Entries taken from a collection
----------------
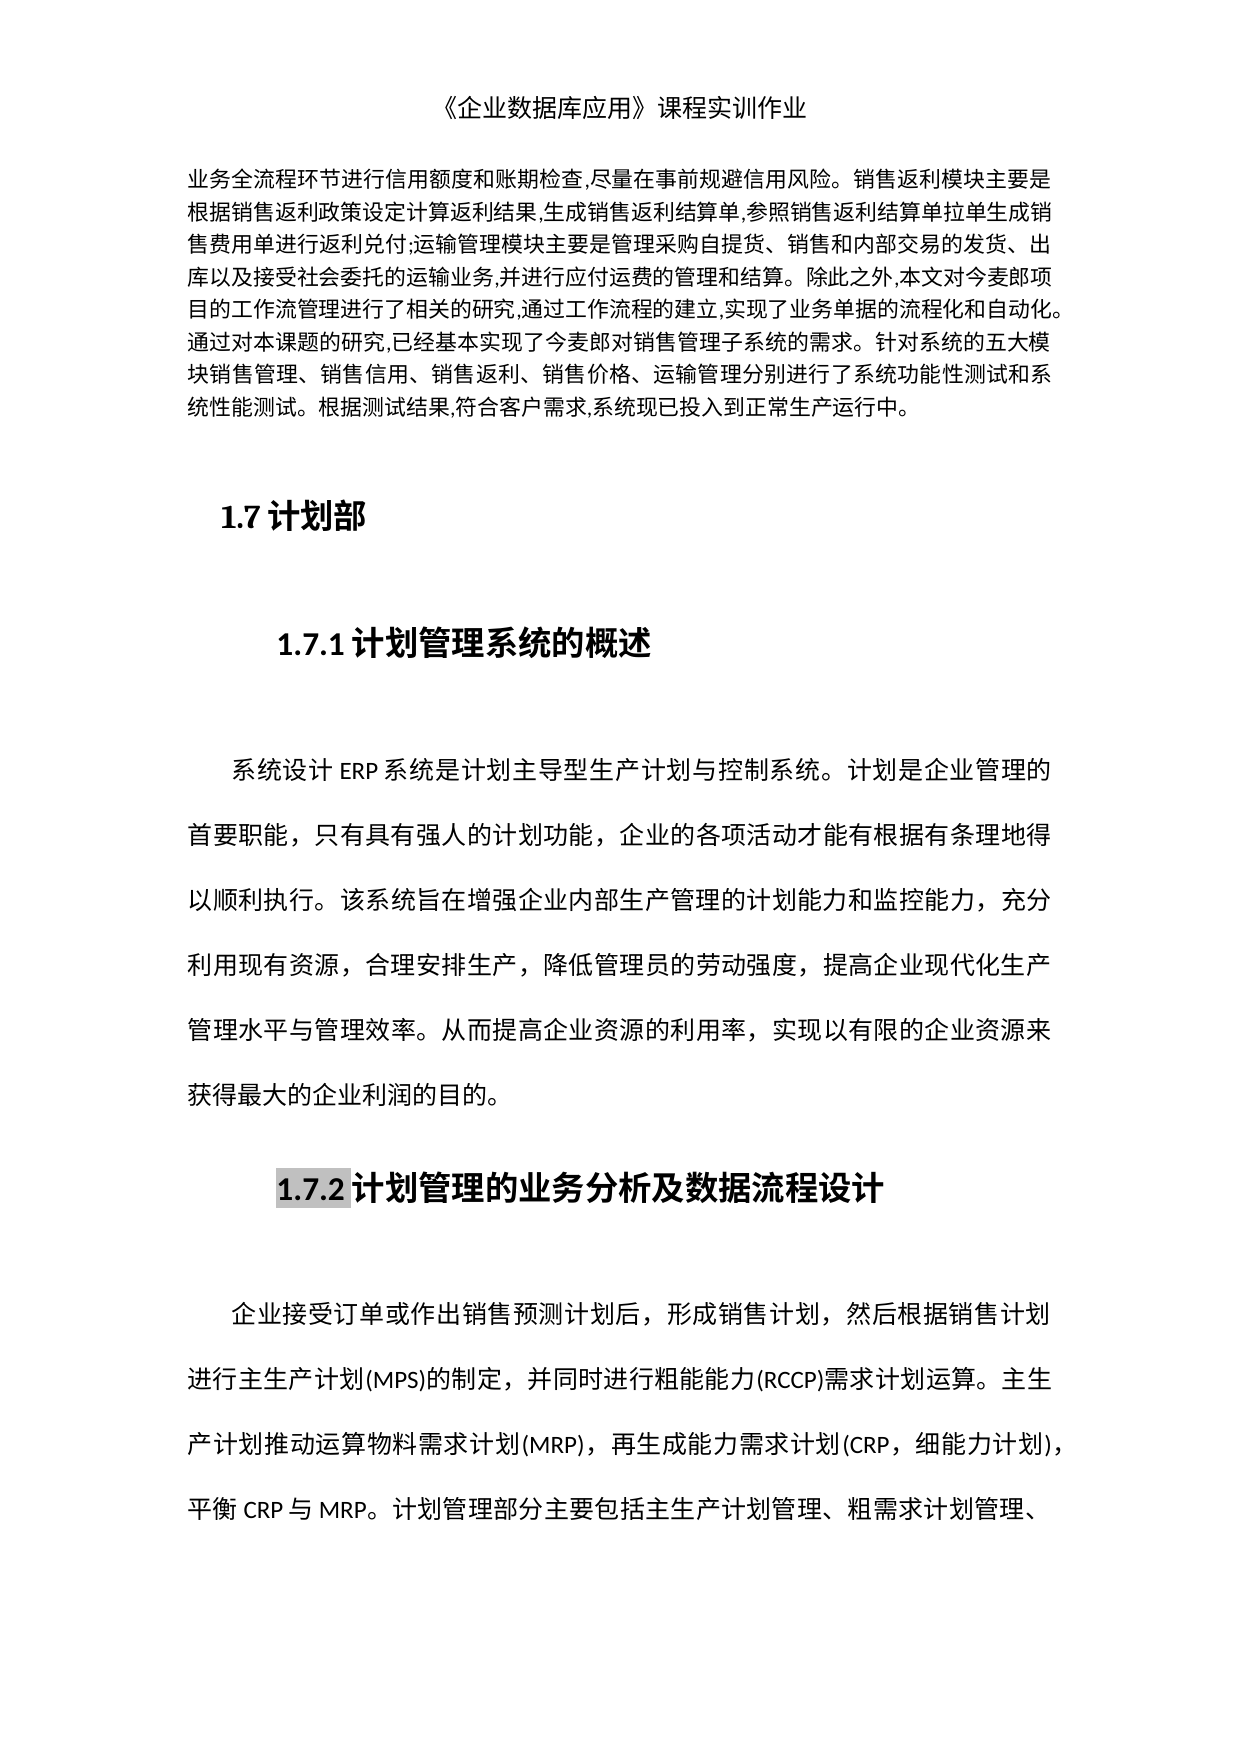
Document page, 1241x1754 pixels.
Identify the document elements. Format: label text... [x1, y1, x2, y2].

text 系统设计ERP系统是计划主导型生产计划与控制系统。计划是企业管理的首要职能，只有具有强人的计划功能，企业的各项活动才能有根据有条理地得以顺利执行。该系统旨在增强企业内部生产管理的计划能力和监控能力，充分利用现有资源，合理安排生产，降低管理员的劳动强度，提高企业现代化生产管理水平与管理效率。从而提高企业资源的利用率，实现以有限的企业资源来获得最大的企业利润的目的。 [187, 736, 1053, 1126]
subtitle 1.7.1计划管理系统的概述 [276, 609, 1053, 674]
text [187, 162, 1053, 422]
subtitle 1.7计划部 [187, 482, 1053, 547]
subtitle 1.7.2计划管理的业务分析及数据流程设计 [276, 1153, 1053, 1218]
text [187, 1280, 1053, 1540]
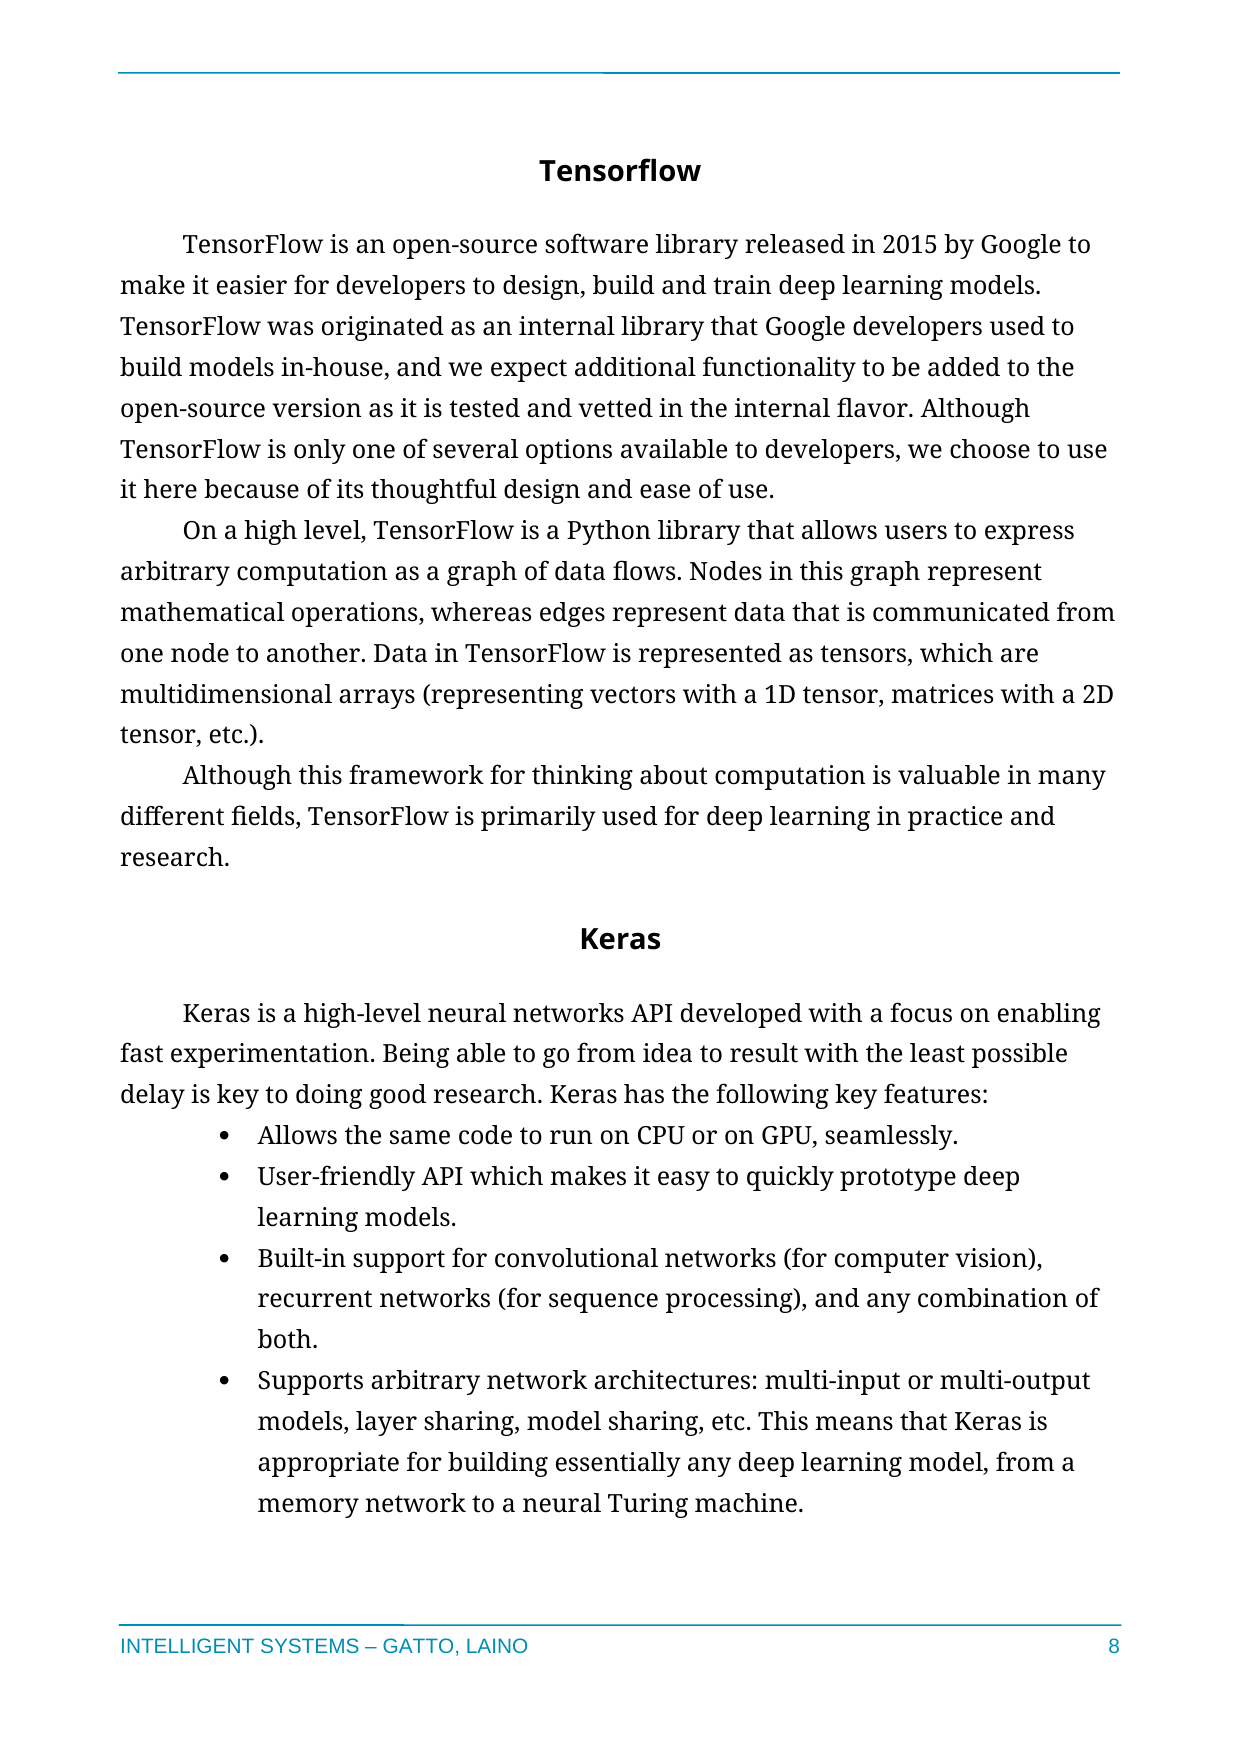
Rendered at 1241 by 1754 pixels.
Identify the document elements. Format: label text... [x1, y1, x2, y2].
----------------
EXERCISE BRIEF |
All lines of the data above that include the word "pixels" must be shown.

TASK ANSWER |
Document page, 1241x1754 pixels.
Rendered at 1241 by 1754 pixels.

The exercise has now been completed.